Two Buenos Aires Stories

 

1.

They met in a church. The chapel was freshly painted turquoise for a bride wearing melon and pink. The Uruguayan priest cracked a few jokes and ended the service in fifteen minutes. The church spilled out 120 guests from France and Buenos Aires. The Argentines wore more colors and higher heels. His eyes were blue and her scarf was red.

They said goodbye in a bus station. She knew what his trip home would be like because he had told her when they met in the church. He loves arriving in Buenos Aires by ferry at sunset. The boat slides in and the city emerges like a Carlos Gardel tango, powerful and melancholy. 

2.

I went for a walk last night, after it got dark but before the heat lifted. There were closed storefronts with sounds behind them and a stream of bicycles on Cordoba. There were birdcages on a roof. There were shadows of trees and the smell of jasmine. There was a dog who looked like a lion, walking without a leash, and the flashing light of a TV behind a window, and a couple kissing in a dark corner with balletic grace. Over the railroad tracks, there was a block where people spilled onto the sidewalk in a bath of fluorescent light. 

This pulled me in like a moth to a lantern and pushed out delusions of poetry. It was a grill house in an old garage. I asked for a table and the man at the grill was kind but brusque because he had a whole lotta mouths to feed. At the tables on the sidewalk, groups of old men poured themselves more Quilmes and yelled about their wives. A mom cut pieces of steak for a two-year-old wearing a NASCAR shirt; a family argued over who got the last chorizo. A few guys in soccer clothes waited for takeout.

From my plastic table in the back room, I ordered a skirt steak and fries and a small bottle of wine and I didn’t end up bothering with the book I had brought  because the TV was playing a telenovela about a bunch of singing nuns with nicely-plucked eyebrows. The boy with the NASCAR shirt toddled into the room every few minutes, shrieked with joy at the screen, and went back to his mom. 

Just as my steak arrived on its metal platter, a group of about twenty guys filed in to the table a foot away from mine. Buen provecho, bon appetit, they said, one by one, smiling. 

I spent twenty minutes keeping my focus intently on the steak and the telenovela and trying to avoid eye contact.
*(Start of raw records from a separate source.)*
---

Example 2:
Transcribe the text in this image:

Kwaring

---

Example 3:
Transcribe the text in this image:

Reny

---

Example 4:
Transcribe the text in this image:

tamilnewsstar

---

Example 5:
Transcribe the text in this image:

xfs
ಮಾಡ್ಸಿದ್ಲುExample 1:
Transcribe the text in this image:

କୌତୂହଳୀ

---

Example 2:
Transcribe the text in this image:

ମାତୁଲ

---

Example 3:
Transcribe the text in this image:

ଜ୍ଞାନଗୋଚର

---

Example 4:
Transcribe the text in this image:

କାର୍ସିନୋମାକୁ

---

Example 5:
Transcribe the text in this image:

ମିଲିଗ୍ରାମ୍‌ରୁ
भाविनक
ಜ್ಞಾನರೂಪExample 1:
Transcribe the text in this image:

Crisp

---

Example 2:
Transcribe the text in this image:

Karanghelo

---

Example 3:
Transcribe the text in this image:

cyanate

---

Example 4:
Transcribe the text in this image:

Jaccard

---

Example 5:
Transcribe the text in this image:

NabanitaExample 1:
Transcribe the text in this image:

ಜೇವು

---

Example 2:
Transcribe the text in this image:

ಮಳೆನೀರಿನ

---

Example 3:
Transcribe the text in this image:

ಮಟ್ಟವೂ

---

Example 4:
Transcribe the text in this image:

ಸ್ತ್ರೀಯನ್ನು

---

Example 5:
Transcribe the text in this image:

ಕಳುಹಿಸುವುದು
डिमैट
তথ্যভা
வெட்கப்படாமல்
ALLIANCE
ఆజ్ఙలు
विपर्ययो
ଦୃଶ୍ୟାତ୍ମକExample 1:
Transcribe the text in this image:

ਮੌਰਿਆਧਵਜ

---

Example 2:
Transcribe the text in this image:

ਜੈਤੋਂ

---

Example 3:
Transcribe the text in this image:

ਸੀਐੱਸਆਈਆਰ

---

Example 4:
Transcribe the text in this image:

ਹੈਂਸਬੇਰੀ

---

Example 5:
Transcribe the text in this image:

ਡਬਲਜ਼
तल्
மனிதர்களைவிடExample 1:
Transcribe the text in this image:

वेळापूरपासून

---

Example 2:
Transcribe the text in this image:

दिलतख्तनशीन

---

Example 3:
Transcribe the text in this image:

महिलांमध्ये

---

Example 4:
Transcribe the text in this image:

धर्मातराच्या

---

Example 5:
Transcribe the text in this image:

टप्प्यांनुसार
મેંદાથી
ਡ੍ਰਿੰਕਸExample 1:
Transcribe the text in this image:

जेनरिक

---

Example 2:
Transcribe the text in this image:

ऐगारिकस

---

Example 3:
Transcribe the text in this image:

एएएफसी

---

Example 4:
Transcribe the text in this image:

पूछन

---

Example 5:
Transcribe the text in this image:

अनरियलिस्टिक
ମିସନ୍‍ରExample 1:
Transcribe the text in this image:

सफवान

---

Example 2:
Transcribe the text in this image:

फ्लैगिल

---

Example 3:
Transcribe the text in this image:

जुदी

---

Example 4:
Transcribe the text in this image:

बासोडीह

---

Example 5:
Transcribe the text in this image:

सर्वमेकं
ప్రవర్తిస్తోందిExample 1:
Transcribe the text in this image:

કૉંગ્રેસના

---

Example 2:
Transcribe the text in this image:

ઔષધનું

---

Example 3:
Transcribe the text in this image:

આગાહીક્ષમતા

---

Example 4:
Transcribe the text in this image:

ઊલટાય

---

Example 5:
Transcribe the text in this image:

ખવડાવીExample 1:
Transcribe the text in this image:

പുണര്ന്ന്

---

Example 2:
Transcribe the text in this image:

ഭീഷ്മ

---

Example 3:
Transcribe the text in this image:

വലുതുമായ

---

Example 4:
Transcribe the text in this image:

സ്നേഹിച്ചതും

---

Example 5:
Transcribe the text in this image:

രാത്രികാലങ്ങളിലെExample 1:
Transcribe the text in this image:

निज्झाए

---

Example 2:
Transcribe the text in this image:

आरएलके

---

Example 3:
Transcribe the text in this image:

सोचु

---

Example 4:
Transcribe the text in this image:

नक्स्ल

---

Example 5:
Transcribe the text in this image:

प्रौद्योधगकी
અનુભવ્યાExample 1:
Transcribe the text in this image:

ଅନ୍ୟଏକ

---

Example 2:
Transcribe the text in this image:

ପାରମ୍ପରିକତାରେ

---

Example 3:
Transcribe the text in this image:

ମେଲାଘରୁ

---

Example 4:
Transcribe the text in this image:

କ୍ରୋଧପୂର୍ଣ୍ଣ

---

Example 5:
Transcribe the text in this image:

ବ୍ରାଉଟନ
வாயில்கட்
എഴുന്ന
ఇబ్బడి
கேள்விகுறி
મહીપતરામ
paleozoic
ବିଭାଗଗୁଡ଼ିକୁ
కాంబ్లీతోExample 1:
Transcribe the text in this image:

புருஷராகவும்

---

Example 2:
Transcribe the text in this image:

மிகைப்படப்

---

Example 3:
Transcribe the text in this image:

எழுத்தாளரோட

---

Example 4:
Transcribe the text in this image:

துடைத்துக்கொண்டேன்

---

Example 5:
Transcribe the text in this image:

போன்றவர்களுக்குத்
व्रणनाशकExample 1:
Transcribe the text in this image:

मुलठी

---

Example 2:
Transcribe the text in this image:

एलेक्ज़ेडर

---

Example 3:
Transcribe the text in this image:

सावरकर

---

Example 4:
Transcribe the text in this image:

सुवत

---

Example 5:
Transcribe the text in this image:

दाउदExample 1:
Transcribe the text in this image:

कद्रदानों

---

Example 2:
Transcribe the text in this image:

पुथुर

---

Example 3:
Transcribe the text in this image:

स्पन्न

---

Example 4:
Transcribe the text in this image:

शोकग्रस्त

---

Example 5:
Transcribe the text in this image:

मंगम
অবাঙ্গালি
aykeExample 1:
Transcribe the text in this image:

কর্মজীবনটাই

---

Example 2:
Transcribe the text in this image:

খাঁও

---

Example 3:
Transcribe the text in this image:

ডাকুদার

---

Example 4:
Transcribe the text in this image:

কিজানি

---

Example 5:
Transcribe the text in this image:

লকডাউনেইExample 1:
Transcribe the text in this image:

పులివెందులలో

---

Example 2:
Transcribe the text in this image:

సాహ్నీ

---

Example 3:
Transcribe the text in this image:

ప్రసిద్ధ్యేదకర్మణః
Apparently you can only do that for so long when you’re eating by yourself a foot away from a big group. 

“Where are you from?” the guy with the dreadlocks asked, when I accidentally looked up from my food. 

We had a pleasant conversation under that fluorescent lighting. It was his 29th birthday. The guy across from him spent a week in New York last year. They were all friends from high school. We cheersed to his 30th year. When my waiter brought my check, I paid for an extra bottle of Quilmes and asked him to bring it to their table after I left. Que lo pases hermoso, I said on my way out, suerte.

I walked home thinking about how there’s something really nice about stories you don’t make up.